Use our example of five disks of 500 GB. In RAID 6, four disks would be used as a RAID 5 array of 1.5 TB and the fifth disk would be an active spare. The parity would be duplicated on two disks. If one disk broke, the remaining four disks would operate as a four disk RAID 5 array until I can replace the disk and rebuild.
Look at adding an extra disk to form RAID 6 when you have to use RAID 5, instead of RAID 1, and want to move the rebuild time out of your peak activity time.
Six disks or more
Lots of desktop computers can hold seven or more disks. One big RAID 5 array gives you two problems, rebuild time, and stripe size. You can solve the rebuild time by using RAID 6 and pushing the rebuild to an off peak time. Stripe size is still a problem. I always start with a system disk build on RAID 1, possibly on SSD, then consider RAID 5 or RAID 6 for the rest of the disks. The stripe size for the RAID 5 array can then be adjusted to fit the most common type of file stored on the array.
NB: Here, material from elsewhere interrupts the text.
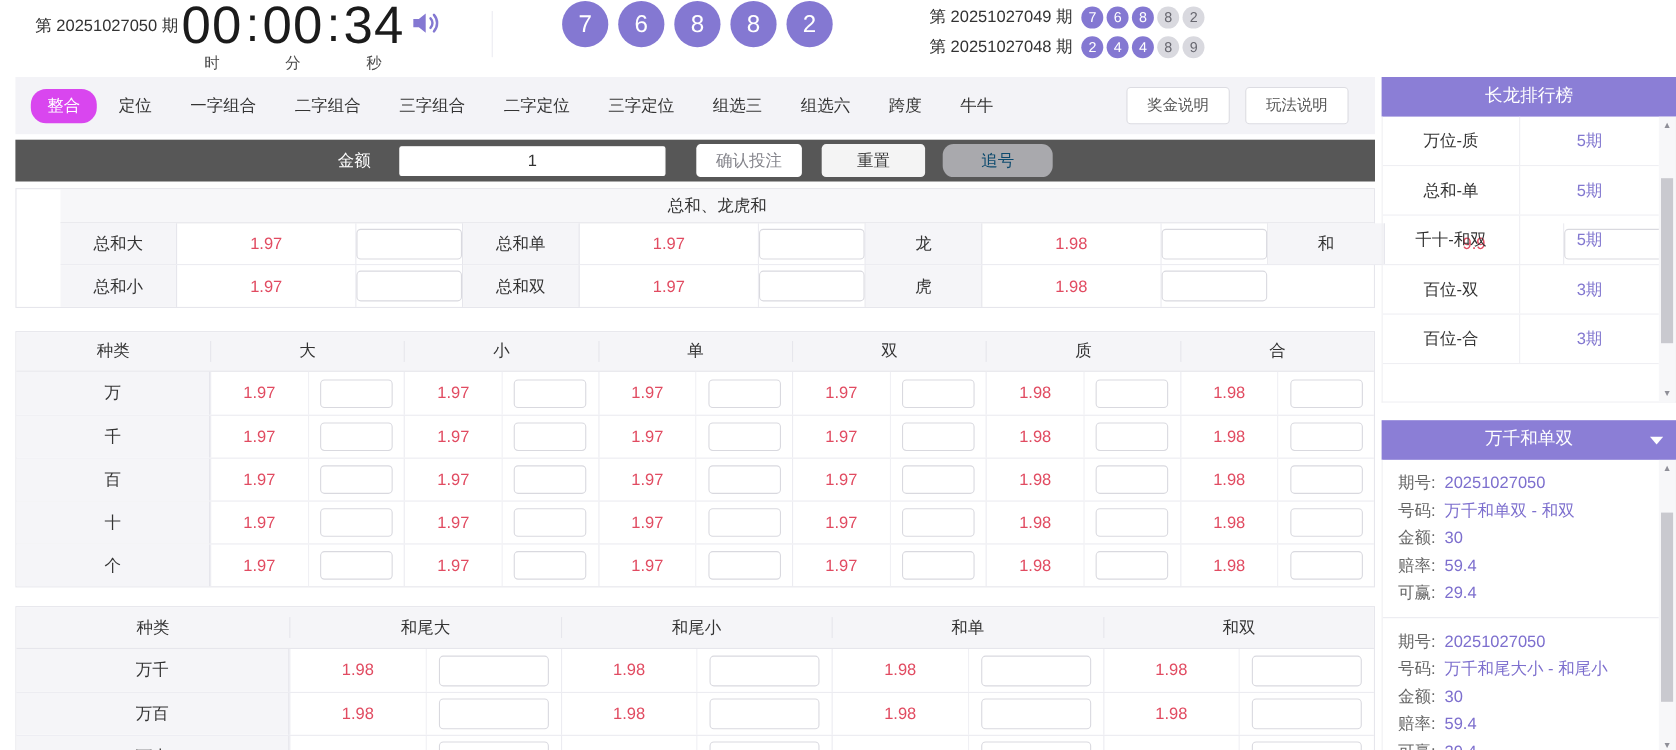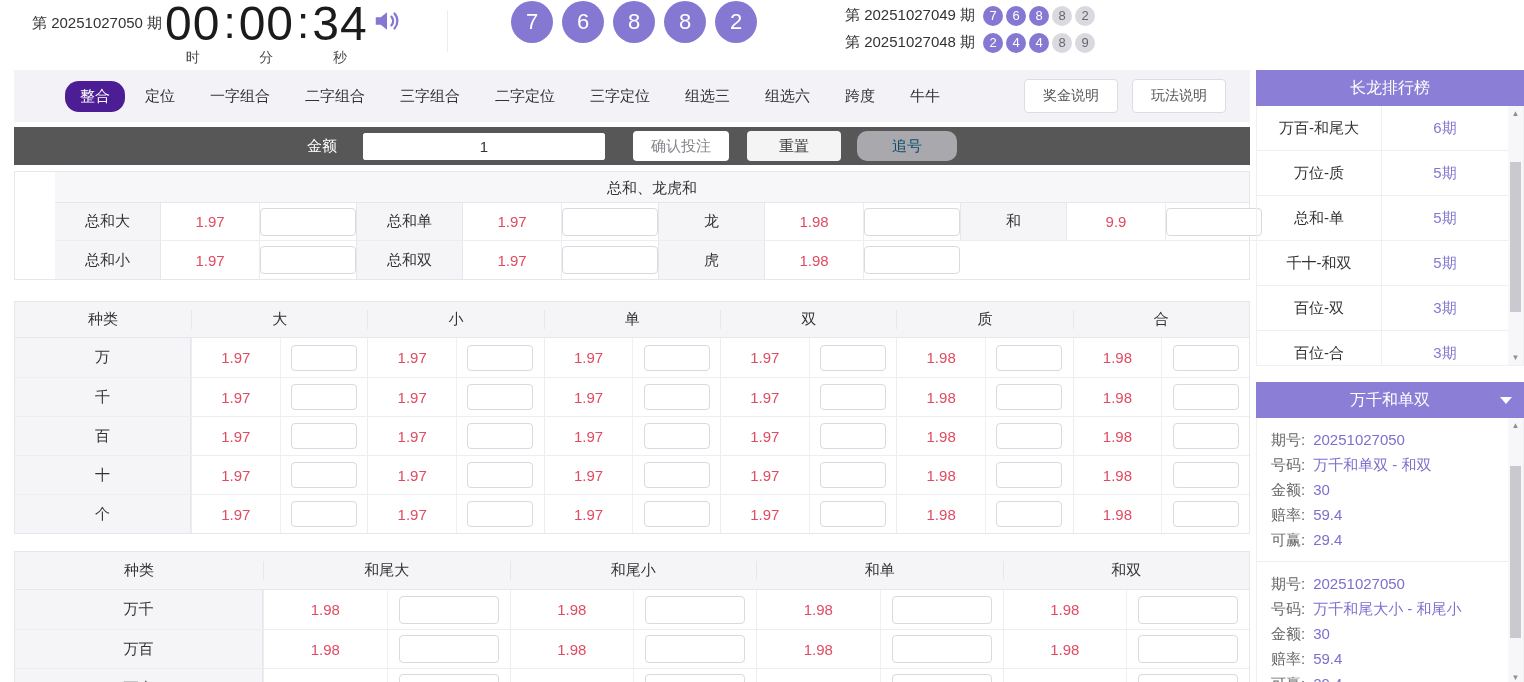"整合" .tab.active { background: #4c1d95 -> #d946ef; margin-left: 37px -> none }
Six disks could also be two RAID 5 arrays with a small stripe size for the system system and a larger stripe size for the data array. Given the size of modern disks, this configuration rarely proves the right balance. You might use two RAID 5 arrays when you have many more disks.
You might also consider a two disk RAID 1 array for the system disk, a three disk RAID 5 array with a small stripe size for user and application data, then the rest of the disks in a RAID 5 array with a large stripe size for your large media files. A long time ago when disks where small, I looked at a photo editing computer with multiple RAID 5 arrays. I started with a
deskside tower case that could take 11 disks. The configuration was to be the system on a two disk RAID 1 array, the user application data on a four disk RAID 6 array with a small strip size, then the large image files on a five disk RAID 6 array with a large strip size. The result would be too much noise and slow complicated disk rebuilds.
While I was deciding on the final specifications for the 11 disk computer, Seagate started selling a disk that was twice as big, significantly faster, used less power, and produced less noise. I ended up building a small quiet six disk system using two small existing disks for the system RAID 1 array, two of the new large disks for a RAID 1 user array, and two of the large new disks for a RAID 1 image file array. Yes, the image file array was a bit small but by the time I started to fill it up, Seagate released another new disk that was double the size of my existing large disks. Replacing the RAID 1 array was easier and faster than replacing a RAID 5 array.
Super size arrays
The largest useful array I have looked at was a 32 disk RAID 6 array with 30 disks in RAID 5 plus two spares forming the RAID 6. Yes, two spares. Two disks can break before you lose redundancy. The combined capacity of the disks is equivalent to 29 disks instead of the 31 disks you would get from plain RAID 5. The array owner had experience of two disks breaking on the same day with the second disk breaking during the rebuild from the first broken disk.
The array owner used high quality disks from a reliable brand guaranteed to last five years. The array was in a protected environment with no voltage or temperature fluctuations. The array owner did own many similar large arrays totalling hundreds of disks. The odds of two breaking in the same day were high. They just happened to be in the same array.